The Rise of the Nanobrewery
At a time when bigger means better, why would a brewery choose to stay small?
The Highland Park neighborhood, Pittsburgh, Pennsylvania: a quiet haven within a bustling post-industrial city. A 380-acre public park, two reservoirs, lush residential streets, and amongst it all, CoStar Brewing.
At first glance, CoStar looks like a souped-up version of a home brewing system run out of someone’s garage. In fact, that’s exactly what it is. But CoStar is also an incorporated business that runs its operations out of a licensed commercial space. Founded by Jeff Hanna and Dominic Cincotta in 2012, CoStar brews beer on a rotating three barrel system and sells kegs to local bars. Both Hanna and Cincotta have full time jobs, which means that the brewing happens during 12-hour sessions on Saturdays.
The CoStar model is not new. Many breweries started this small (Dogfish Head, for example) and then gradually expanded to become national brands. Over the past five years, however, the industry has seen an explosion of breweries like CoStar, which have come to be known as nanobreweries.
A craft brewery produces less than 6 million barrels per year, while a microbrewery produces less than 15,000 barrels per year. Nanobreweries, however, remain undefined.
A craft brewery produces less than 6 million barrels per year, while a microbrewery produces less than 15,000 barrels per year. Nanobreweries, however, remain undefined. The general understanding of the term is that the brewery operates on a 3 barrel system or less–which for CoStar, translates to about a couple hundred barrels per year.
Why run a nanobrewery? Small batches and narrow brewing windows limit brewers in terms of variety and scale, and also limit their profit margins. But compared to microbreweries, the startup costs for licensing a small system are quite low, and the amount of space required is obviously much less. If a homebrewer is serious about becoming a professional brewer, opening a nanobrewery is a low-risk option for entering the industry.
Hoi Polloi in Berkeley, California, runs the same sized system as CoStar, but does not sell kegs to bars. Rather, they run a very small brew pub (just 20 seats) and sell pints of their own beer alongside several other California craft brews. At any given time, Hoi Polloi has 3 to 4 of their own beers on tap and about 10 guests brews. Owner Viet Vu is a second-generation brewer who chose to open Hoi Polloi in its current location because the rent was right and he thought the neighborhood had potential; just as the CoStar garage becomes a hangout spot on brew days, Hoi Polloi has become a friendly gathering spot in an up-and-coming neighborhood.

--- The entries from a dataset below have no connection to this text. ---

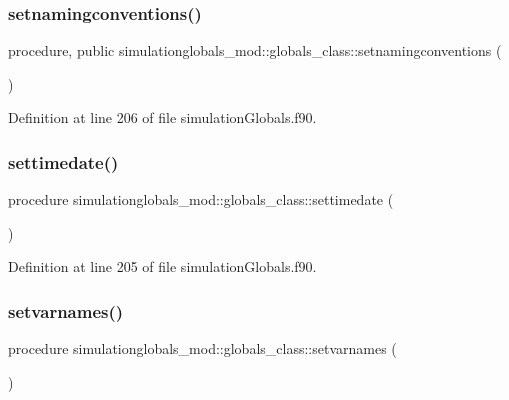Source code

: \subsubsection{\texorpdfstring{setnamingconventions()}{setnamingconventions()}}
{\footnotesize\ttfamily procedure, public simulationglobals\+\_\+mod\+::globals\+\_\+class\+::setnamingconventions (\begin{DoxyParamCaption}{ }\end{DoxyParamCaption})}



Definition at line 206 of file simulation\+Globals.\+f90.

\mbox{\label{structsimulationglobals__mod_1_1globals__class_a9afa580356002f4a94376ad3f925cb35}} 
\subsubsection{\texorpdfstring{settimedate()}{settimedate()}}
{\footnotesize\ttfamily procedure simulationglobals\+\_\+mod\+::globals\+\_\+class\+::settimedate (\begin{DoxyParamCaption}{ }\end{DoxyParamCaption})\hspace{0.3cm}{\ttfamily [private]}}



Definition at line 205 of file simulation\+Globals.\+f90.

\mbox{\label{structsimulationglobals__mod_1_1globals__class_ac9fcf75928fccae1c6ac5c98603ed9b8}} 
\subsubsection{\texorpdfstring{setvarnames()}{setvarnames()}}
{\footnotesize\ttfamily procedure simulationglobals\+\_\+mod\+::globals\+\_\+class\+::setvarnames (\begin{DoxyParamCaption}{ }\end{DoxyParamCaption})\hspace{0.3cm}{\ttfamily [private]}}



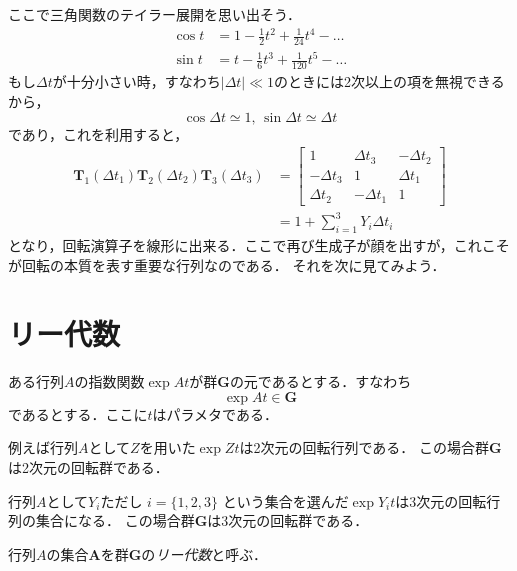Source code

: \documentclass{jsbook}
\newcommand{\keyword}[1]{\emph{#1}}
\newcommand{\bop}[1]{\boldsymbol{#1}}
\newcommand{\bg}[1]{\mathbf{#1}}
\newcommand{\verysmall}{\varDelta}
\begin{document}
ここで三角関数のテイラー展開を思い出そう．
\begin{align}
\cos t&=1-\frac{1}{2}t^2+\frac{1}{24}t^4-\dots\\
\sin t&=t-\frac{1}{6}t^3+\frac{1}{120}t^5-\dots
\end{align}
もし$\verysmall t$が十分小さい時，すなわち$|\verysmall t|\ll1$のときには2次以上の項を無視できるから，
\begin{equation}
\cos\verysmall t\simeq1,\,
\sin\verysmall t\simeq\verysmall t
\end{equation}
であり，これを利用すると，
\begin{align}
\bop{T}_1(\verysmall t_1)\bop{T}_2(\verysmall t_2)\bop{T}_3(\verysmall t_3)
  &=\begin{bmatrix}1&\verysmall t_3&-\verysmall t_2\\
    -\verysmall t_3&1&\verysmall t_1\\
    \verysmall t_2&-\verysmall t_1&1\end{bmatrix}\\
  &=1+\sum_{i=1}^3Y_i\verysmall t_i
\end{align}
となり，回転演算子を線形に出来る．ここで再び生成子が顔を出すが，これこそが回転の本質を表す重要な行列なのである．
それを次に見てみよう．

\section{リー代数}

ある行列$A$の指数関数$\exp At$が群$\bg{G}$の元であるとする．すなわち
\begin{equation}
\exp At\in\bg{G}
\end{equation}
であるとする．ここに$t$はパラメタである．

例えば行列$A$として$Z$を用いた$\exp Zt$は2次元の回転行列である．
この場合群$\bg{G}$は2次元の回転群である．

行列$A$として$Y_i$ただし $i=\{1,2,3\}$ という集合を選んだ$\exp Y_it$は3次元の回転行列の集合になる．
この場合群$\bg{G}$は3次元の回転群である．

行列$A$の集合$\bg{A}$を群$\bg{G}$の\keyword{リー代数}と呼ぶ．
\end{document}
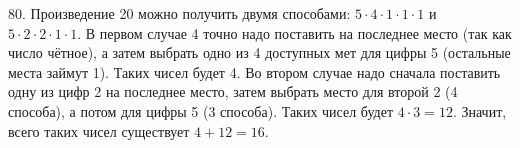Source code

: 80. Произведение 20 можно получить двумя способами: $5\cdot4\cdot1\cdot1\cdot1$ и $5\cdot2\cdot2\cdot1\cdot1.$ В первом случае 4 точно надо поставить на последнее место (так как число чётное), а затем выбрать одно из 4 доступных мет для цифры 5 (остальные места займут 1). Таких чисел будет 4. Во втором случае надо сначала поставить одну из цифр 2 на последнее место, затем выбрать место для второй 2 (4 способа), а потом для цифры 5 (3 способа). Таких чисел будет $4\cdot3=12.$ Значит, всего таких чисел существует $4+12=16.$\\
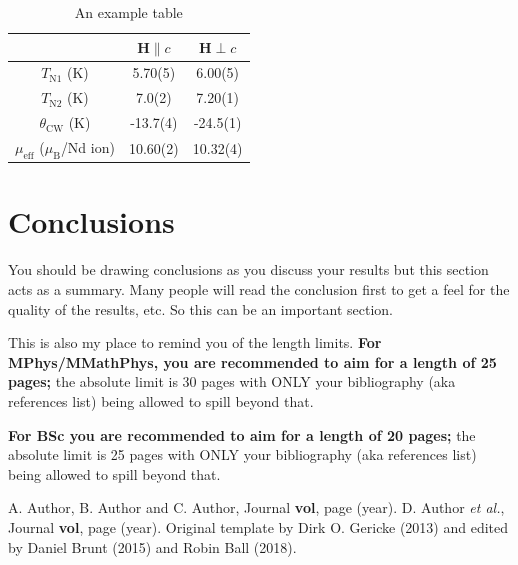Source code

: \documentclass[a4paper,twocolumn,12pt, notitlepage]{article}
\begin{document}
\begin{table}[b]
\begin{tabular}{ c c c }
\hline 
 & $\mathbf{H} \parallel c$ & $\mathbf{H} \perp c$ \\ 
\hline 
$T_{\mathrm{N1}}$ (K) & 5.70(5) &  6.00(5) \\ 
$T_{\mathrm{N2}}$ (K) & 7.0(2) & 7.20(1) \\  
$\theta_{\mathrm{CW}}$ (K) & -13.7(4) & -24.5(1) \\  
$\mu_{\mathrm{eff}}$ ($\mu_{\mathrm{B}}$/Nd ion) & 10.60(2) & 10.32(4)  \\ 
\hline 
\end{tabular}
\caption{An example table}
\label{tab: tab_1}
\end{table} 


\section{Conclusions}
You should be drawing conclusions as you discuss your results but this section acts as a summary. Many people will read the conclusion first to get a feel for the quality of the results, etc. So this can be an important section.
 
This is also my place to remind you of the length limits.  {\bf For MPhys/MMathPhys, you are recommended to aim for a length of 25 pages;}  the absolute limit is 30 pages with ONLY your bibliography (aka references list) being allowed to spill beyond that. 

{\bf For BSc you are recommended to aim for a length of 20 pages;} the absolute limit is 25 pages with ONLY your bibliography (aka references list) being allowed to spill beyond that.



\small{
\begin{thebibliography}{99}

\setlength{\itemsep}{-2mm}

 A. Author, B. Author and C. Author,
                  Journal {\bf vol}, page (year).
 D. Author {\em et al.},
                  Journal {\bf vol}, page (year).
 Original template by Dirk O. Gericke (2013) and edited by Daniel Brunt (2015) and Robin Ball (2018).

\end{thebibliography}
}
\end{document}
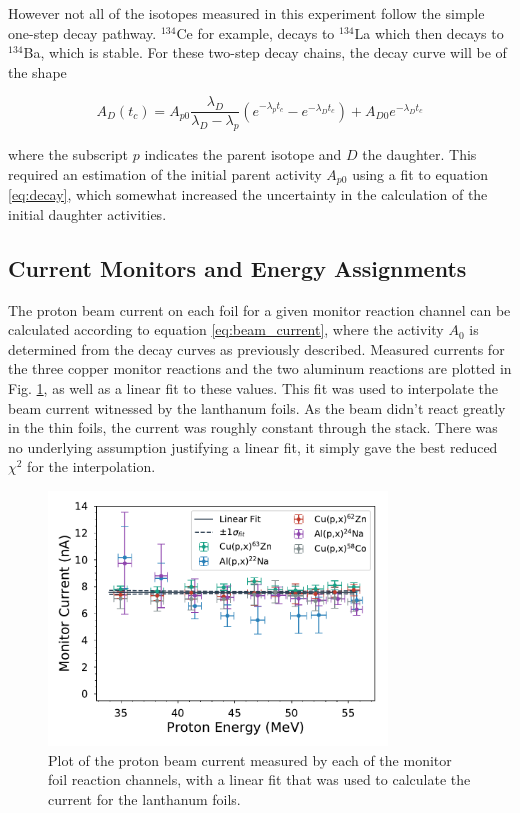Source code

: \documentclass[aps,twocolumn,secnumarabic,balancelastpage,amsmath,amssymb,nofootinbib,floatfix]{revtex4-1}
\begin{document}
However not all of the isotopes measured in this experiment follow the simple one-step decay pathway.  $^{134}$Ce for example, decays to $^{134}$La which then decays to $^{134}$Ba, which is stable.  For these two-step decay chains, the decay curve will be of the shape

\begin{equation}
A_D(t_c) = A_{p0}\frac{\lambda_D}{\lambda_D - \lambda_p}(e^{-\lambda_p t_c}-e^{-\lambda_D t_c})+A_{D0}e^{-\lambda_D t_c}
\end{equation}

where the subscript $p$ indicates the parent isotope and $D$ the daughter.  This required an estimation of the initial parent activity $A_{p0}$ using a fit to equation \ref{eq:decay}, which somewhat increased the uncertainty in the calculation of the initial daughter activities.

\subsection{Current Monitors and Energy Assignments}
\label{monitors}

The proton beam current on each foil for a given monitor reaction channel can be calculated according to equation \ref{eq:beam_current}, where the activity $A_0$ is determined from the decay curves as previously described.  Measured currents for the three copper monitor reactions and the two aluminum reactions are plotted in Fig. \ref{fig:beam_current}, as well as a linear fit to these values. This fit was used to interpolate the beam current witnessed by the lanthanum foils.  As the beam didn't react greatly in the thin foils, the current was roughly constant through the stack. There was no underlying assumption justifying a linear fit, it simply gave the best reduced $\chi^2$ for the interpolation.

\begin{figure}[htb]
\includegraphics[width=9cm]{monitors/current_norm_mcnp}
\caption{Plot of the proton beam current measured by each of the monitor foil reaction channels, with a linear fit that was used to calculate the current for the lanthanum foils.
}
\label{fig:beam_current}
\end{figure}
\end{document}
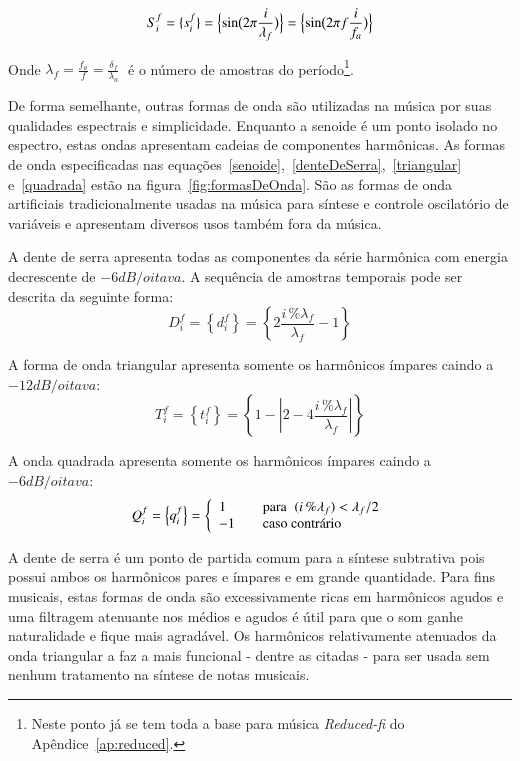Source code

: \begin{equation}\label{senoide}
     S^f_i=\{ s^f_i \}=\Bigl\{ \sin\bigl(2\pi \frac{i}{\lambda_f} \bigr)  \Bigr\} = \Bigl\{ \sin\bigl(2\pi f \frac{i}{f_a}\bigr)  \Bigr\} 
\end{equation}

Onde $\lambda_f=\frac{f_a}{f}=\frac{\delta_f}{\lambda_a} \;$ é o número de amostras do período\footnote{Neste ponto já se tem toda a base para música \emph{Reduced-fi} do Apêndice~\ref{ap:reduced}.}.

De forma semelhante, outras formas de onda são utilizadas na música por suas qualidades
espectrais e simplicidade. Enquanto a senoide é um ponto isolado no espectro, estas 
ondas apresentam cadeias de componentes harmônicas.
As formas de onda especificadas nas equações~\ref{senoide},~\ref{denteDeSerra},~\ref{triangular} e~\ref{quadrada} estão na figura~\ref{fig:formasDeOnda}.
São as formas de onda artificiais tradicionalmente usadas na música para síntese e controle oscilatório de variáveis e apresentam diversos usos também fora da música.\cite{Openheim}

A dente de serra apresenta todas as componentes da série
harmônica com energia decrescente de $-6dB/oitava$. A sequência de amostras temporais pode ser descrita da seguinte forma:
\begin{equation}\label{denteDeSerra}
     D^f_i=\left\{ d^f_i \right\}=\left\{ 2\frac{i\,\%\lambda_f}{\lambda_f} -1 \right\}
\end{equation}

A forma de onda triangular apresenta somente os harmônicos ímpares caindo a $-12dB/oitava$:
\begin{equation}\label{triangular}
     T^f_i=\left\{ t^f_i \right\}=\left\{1- \left| 2 - 4\frac{i\,\%\lambda_f}{\lambda_f} \right| \right\}
\end{equation}

A onda quadrada apresenta somente os harmônicos ímpares caindo a $-6dB/oitava$:
\begin{equation}\label{quadrada}
     Q^f_i=\left\{ q^f_i \right\}= \left\{
         \begin{array}{l l}
              1 & \quad \text{para} \; \; (i\,\%\lambda_f)   <  \lambda_f /2  \\
              -1 & \quad \text{caso contrário}\\
         \end{array} \right.
\end{equation}

A dente de serra é um ponto de partida comum para a síntese subtrativa pois possui
ambos os harmônicos pares e ímpares e em grande quantidade. Para fins musicais, estas formas de onda são excessivamente ricas em harmônicos agudos e uma filtragem atenuante nos médios e agudos é útil para que o som ganhe naturalidade e fique mais agradável.
Os harmônicos relativamente atenuados da onda triangular
a faz a mais funcional - dentre as citadas - para ser usada sem nenhum tratamento na síntese de notas musicais.

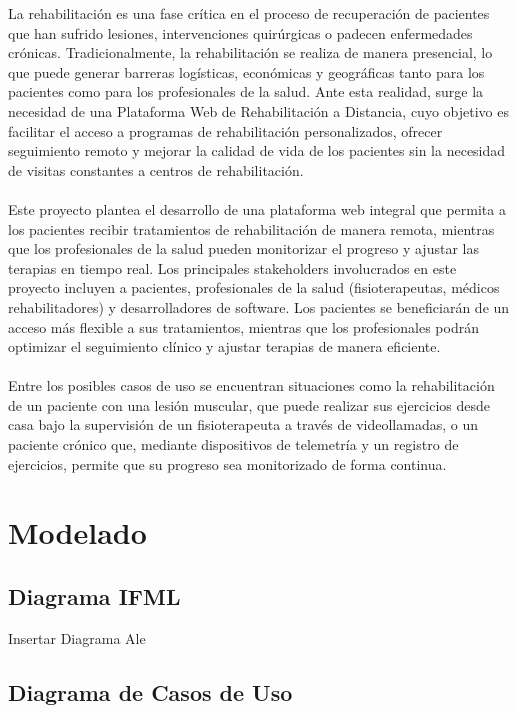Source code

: \documentclass{article}
\begin{document}
La rehabilitación es una fase crítica en el proceso de recuperación de pacientes que han sufrido lesiones, intervenciones quirúrgicas o padecen enfermedades crónicas. Tradicionalmente, la rehabilitación se realiza de manera presencial, lo que puede generar barreras logísticas, económicas y geográficas tanto para los pacientes como para los profesionales de la salud. Ante esta realidad, surge la necesidad de una Plataforma Web de Rehabilitación a Distancia, cuyo objetivo es facilitar el acceso a programas de rehabilitación personalizados, ofrecer seguimiento remoto y mejorar la calidad de vida de los pacientes sin la necesidad de visitas constantes a centros de rehabilitación.
\\
\\
Este proyecto plantea el desarrollo de una plataforma web integral que permita a los pacientes recibir tratamientos de rehabilitación de manera remota, mientras que los profesionales de la salud pueden monitorizar el progreso y ajustar las terapias en tiempo real. Los principales stakeholders involucrados en este proyecto incluyen a pacientes, profesionales de la salud (fisioterapeutas, médicos rehabilitadores) y desarrolladores de software. Los pacientes se beneficiarán de un acceso más flexible a sus tratamientos, mientras que los profesionales podrán optimizar el seguimiento clínico y ajustar terapias de manera eficiente.
\\
\\
Entre los posibles casos de uso se encuentran situaciones como la rehabilitación de un paciente con una lesión muscular, que puede realizar sus ejercicios desde casa bajo la supervisión de un fisioterapeuta a través de videollamadas, o un paciente crónico que, mediante dispositivos de telemetría y un registro de ejercicios, permite que su progreso sea monitorizado de forma continua.


\section{Modelado}

\subsection{Diagrama IFML}

Insertar Diagrama Ale

\subsection{Diagrama de Casos de Uso}
\end{document}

The Lone Wolfe Brewing Company, located in Wolfeboro, New Hampshire, is a one barrel system run by Graham Combes and his wife Jen. With no distributor in place, they sell pints and growlers in their downtown tasting room. Wolfeboro, which sits on Lake Winnipesaukee, is a popular summer destination, but gets quite desolate in wintertime. In an area with a fluctuating population, a smaller production model makes the most economic sense. There is no need for Combes to be brewing as much in the winter. Rather than focusing on growth, Combes focuses on reading his market and meeting his community’s needs with a local, sustainably made, and delicious product.
While one might assume that nanobreweries are merely proofs-of-concept for larger operations, CoStar, Hoi Polloi, and The Lone Wolfe are all unique models that indicate otherwise. On their blog, CoStar writes “You probably can’t find our beer or haven’t heard of us… And that’s fine. We’re going to focus on our beer and finding new and interesting things to do with it.” All three of these breweries satisfy a community need in a unique way, and should be appreciated as such, rather than a means to an end. For these brewers, the nanobrewery is the end itself.